In a previous post I discussed how accessibility is ignored when evaluating expressions in the debugger and the unexpected scenarios that it creates. One case I neglected to mention in that article is how this behavior works with the VB late binding engine.
The expression evaluator only relaxes accessibility rules when binding an expression. This is possible because the expression evaluator effectively hosts the compiler and can override items like accessibility checks.
In the case of late binding the compiler only participates in building an expression that will call into the VB runtime late binding engine. The accessibility determination for the target of late bound call occurs in the VB runtime and is not (currently) overidable by the expression evaluator.

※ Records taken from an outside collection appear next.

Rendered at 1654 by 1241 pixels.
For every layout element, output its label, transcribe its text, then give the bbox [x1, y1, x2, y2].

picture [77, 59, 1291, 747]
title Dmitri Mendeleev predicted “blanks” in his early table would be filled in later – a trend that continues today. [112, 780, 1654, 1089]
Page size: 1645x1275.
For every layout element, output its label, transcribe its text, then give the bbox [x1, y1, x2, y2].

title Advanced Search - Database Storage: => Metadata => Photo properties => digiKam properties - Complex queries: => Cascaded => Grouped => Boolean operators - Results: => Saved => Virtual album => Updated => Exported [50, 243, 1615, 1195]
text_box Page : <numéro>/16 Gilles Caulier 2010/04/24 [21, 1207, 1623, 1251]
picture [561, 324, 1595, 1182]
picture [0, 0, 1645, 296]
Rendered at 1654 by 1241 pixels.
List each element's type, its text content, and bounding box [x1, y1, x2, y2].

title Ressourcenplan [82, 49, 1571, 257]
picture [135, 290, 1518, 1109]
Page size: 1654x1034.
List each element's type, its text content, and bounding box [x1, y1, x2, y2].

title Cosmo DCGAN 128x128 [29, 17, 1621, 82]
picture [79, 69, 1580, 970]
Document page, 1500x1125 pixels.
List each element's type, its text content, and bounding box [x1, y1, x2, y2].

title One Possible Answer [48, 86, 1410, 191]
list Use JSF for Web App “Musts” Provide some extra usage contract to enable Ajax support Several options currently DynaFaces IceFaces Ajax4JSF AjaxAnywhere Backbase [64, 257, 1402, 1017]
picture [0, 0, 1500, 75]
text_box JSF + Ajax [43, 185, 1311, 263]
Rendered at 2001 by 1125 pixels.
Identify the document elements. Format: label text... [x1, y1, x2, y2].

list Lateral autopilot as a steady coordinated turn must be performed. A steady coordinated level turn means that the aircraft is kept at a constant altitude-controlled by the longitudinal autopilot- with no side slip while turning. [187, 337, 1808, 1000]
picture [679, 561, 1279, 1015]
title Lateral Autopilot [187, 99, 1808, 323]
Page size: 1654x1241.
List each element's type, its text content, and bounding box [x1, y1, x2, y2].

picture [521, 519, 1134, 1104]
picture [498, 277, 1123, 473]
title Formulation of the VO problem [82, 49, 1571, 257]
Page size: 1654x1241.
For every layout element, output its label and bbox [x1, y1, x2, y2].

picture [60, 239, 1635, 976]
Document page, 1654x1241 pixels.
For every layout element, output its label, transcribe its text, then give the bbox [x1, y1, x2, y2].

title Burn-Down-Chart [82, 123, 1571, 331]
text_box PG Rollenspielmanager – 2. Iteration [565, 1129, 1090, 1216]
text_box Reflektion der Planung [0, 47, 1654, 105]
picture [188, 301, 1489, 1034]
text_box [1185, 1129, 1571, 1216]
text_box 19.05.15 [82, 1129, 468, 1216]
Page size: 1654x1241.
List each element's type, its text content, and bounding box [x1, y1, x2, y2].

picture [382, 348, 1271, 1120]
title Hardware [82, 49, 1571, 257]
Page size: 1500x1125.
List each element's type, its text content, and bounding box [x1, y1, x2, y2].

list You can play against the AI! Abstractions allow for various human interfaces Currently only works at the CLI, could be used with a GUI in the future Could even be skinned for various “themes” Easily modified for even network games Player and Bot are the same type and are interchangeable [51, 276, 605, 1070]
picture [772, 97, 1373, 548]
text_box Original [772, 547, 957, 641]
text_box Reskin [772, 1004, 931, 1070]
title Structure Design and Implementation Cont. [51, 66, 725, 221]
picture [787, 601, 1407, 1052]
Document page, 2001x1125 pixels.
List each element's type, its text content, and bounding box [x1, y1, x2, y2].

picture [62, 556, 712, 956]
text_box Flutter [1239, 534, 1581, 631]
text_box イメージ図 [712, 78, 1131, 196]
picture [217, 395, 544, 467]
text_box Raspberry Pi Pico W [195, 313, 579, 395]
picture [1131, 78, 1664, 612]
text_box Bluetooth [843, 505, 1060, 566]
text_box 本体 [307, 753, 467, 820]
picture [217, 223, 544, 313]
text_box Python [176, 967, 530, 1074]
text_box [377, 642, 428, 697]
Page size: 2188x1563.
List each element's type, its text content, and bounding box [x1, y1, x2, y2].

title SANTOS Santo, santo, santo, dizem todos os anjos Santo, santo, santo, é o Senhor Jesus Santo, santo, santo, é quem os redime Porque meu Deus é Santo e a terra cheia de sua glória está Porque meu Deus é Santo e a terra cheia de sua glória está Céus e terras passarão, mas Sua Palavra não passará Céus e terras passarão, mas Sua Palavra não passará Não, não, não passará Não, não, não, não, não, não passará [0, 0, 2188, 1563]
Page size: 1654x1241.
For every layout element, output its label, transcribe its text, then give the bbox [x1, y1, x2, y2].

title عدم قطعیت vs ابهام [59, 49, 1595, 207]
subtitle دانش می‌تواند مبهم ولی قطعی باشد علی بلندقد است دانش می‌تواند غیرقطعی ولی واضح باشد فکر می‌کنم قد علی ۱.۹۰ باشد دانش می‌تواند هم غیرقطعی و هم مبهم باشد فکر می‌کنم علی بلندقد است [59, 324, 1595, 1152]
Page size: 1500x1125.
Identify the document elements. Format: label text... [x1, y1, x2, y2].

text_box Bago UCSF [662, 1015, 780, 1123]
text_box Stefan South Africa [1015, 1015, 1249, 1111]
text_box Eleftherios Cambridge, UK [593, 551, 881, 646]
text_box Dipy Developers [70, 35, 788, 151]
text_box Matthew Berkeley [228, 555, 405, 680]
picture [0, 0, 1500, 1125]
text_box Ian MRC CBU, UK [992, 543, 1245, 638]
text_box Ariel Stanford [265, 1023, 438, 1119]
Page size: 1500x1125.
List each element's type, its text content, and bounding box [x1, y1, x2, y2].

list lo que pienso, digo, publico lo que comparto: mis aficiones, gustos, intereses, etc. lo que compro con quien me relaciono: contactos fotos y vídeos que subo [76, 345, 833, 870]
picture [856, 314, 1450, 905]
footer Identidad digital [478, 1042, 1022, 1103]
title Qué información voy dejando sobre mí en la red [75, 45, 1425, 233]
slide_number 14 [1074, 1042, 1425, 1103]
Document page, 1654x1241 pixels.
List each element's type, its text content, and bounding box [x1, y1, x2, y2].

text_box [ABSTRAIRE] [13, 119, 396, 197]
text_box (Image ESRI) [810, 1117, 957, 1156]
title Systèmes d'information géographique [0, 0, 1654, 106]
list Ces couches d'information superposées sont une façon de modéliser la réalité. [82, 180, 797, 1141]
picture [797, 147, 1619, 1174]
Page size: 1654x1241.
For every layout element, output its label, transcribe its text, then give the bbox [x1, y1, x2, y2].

Late bound access combined with static access can lead to additional confusing behavior. For example.
Class C1
Private Field1 As Integer
Public Property Property1 As Integer
End Class
Module Module1
Sub Main()
Dim v1 As New C1
Dim v2 As Object = v1
Stop
End Sub
End Module
When the following code is run, all members are accessible from the v1 local. It is statically typed to C1 and hence the expression evaluator can ignore accessibility and access the values.
The local v2 references the same object instance so it’s reasonable to assume it can access the same values. However because it’s statically typed as object, calls like v1.Field1 actually turn into late bound calls and hence are subject to the rules of the late binder.
Evaluation of Field1 fails here because the late binder does not allow access to private fields. Property1 evaluates just fine though because it’s public.
We are considering changing this behavior in a future release. As usual no promises.